After the death of a star of architecture – Frank Gehry – another star, in photography, has just passed away on December 6. Martin Parr died aged 73 at his home in Bristol from cancer. An essential figure on the international scene, he will have had a lasting impact on contemporary society, making the ordinary a powerful photographic visual material.
Born in 1952 in the United Kingdom, Martin Parr trained in photography in the early 1970s, before settling in rural communities in the north of England where he documented daily life. He established himself very early as an attentive observer of British society, attached to popular practices, working class leisure activities and the middle class culture which was transforming during the Thatcher era.
In the 1980s, his work focused on the country’s social changes, between deindustrialization, new forms of consumption and the emergence of mass tourism. Settling in Bristol at the end of that decade, he built a work base there which would remain his home base until his death.
Martin Parr’s work is organized into large series that have become references for professionals: from rural communities to popular British seaside resorts, to the flows of globalized tourism. Sets like The Last Resort, The Cost of Living, Small World Or Common Sense have redefined the scope of social documentary through the use of color and a frontal approach to everyday life.
His images, immediately recognizable, are characterized by deliberately saturated colors, tight framing and confident use of flash, including in daylight. This aesthetic, often imitated, allows him to reveal the triviality of ordinary gestures, consumerist excesses and the kitsch of leisure activities, without ever renouncing a form of empathy and humor for his subjects.
A member of Magnum Photos since 1994, Martin Parr became its president between 2013 and 2017, helping to guide its editorial line and ordering policy. As such, he plays a determining role in the institutional recognition of documentary photography that is at once critical, playful and anchored in reality.

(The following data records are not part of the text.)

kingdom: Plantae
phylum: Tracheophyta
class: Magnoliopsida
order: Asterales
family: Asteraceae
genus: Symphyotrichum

His work is the subject of dozens of monographs and exhibitions around the world, consolidating his status as an author as well as a photojournalist. In 2014, he created the Martin Parr Foundation in Bristol, a structure dedicated to the conservation of his archives and the support of British documentary photography, which in just a few years has become a place of reference for curators, researchers and publishers.
For image professionals, Martin Parr will remain one of the great inventors of a visual language in color, at the crossroads of satire and anthropological study. His work on social class, consumer behavior and mass leisure has provided a valuable reading framework for several generations of photographers, curators and critics.
Beyond his style, he has helped to move the boundaries between author photography, editorial commission and institutional production, simultaneously assuming the roles of photographer, editor, curator and book collector. This versatility makes him a reference figure for professionals wishing to combine artistic practice, circulation of images and reflection on the uses of the medium.
His death, announced by his foundation and by Magnum Photos, comes after several years of fighting against illness, a period during which he continued to photograph, exhibit and transmit, despite fatigue and physical constraints. He leaves behind his wife Susie, his daughter Ellen, as well as a vast network of collaborators.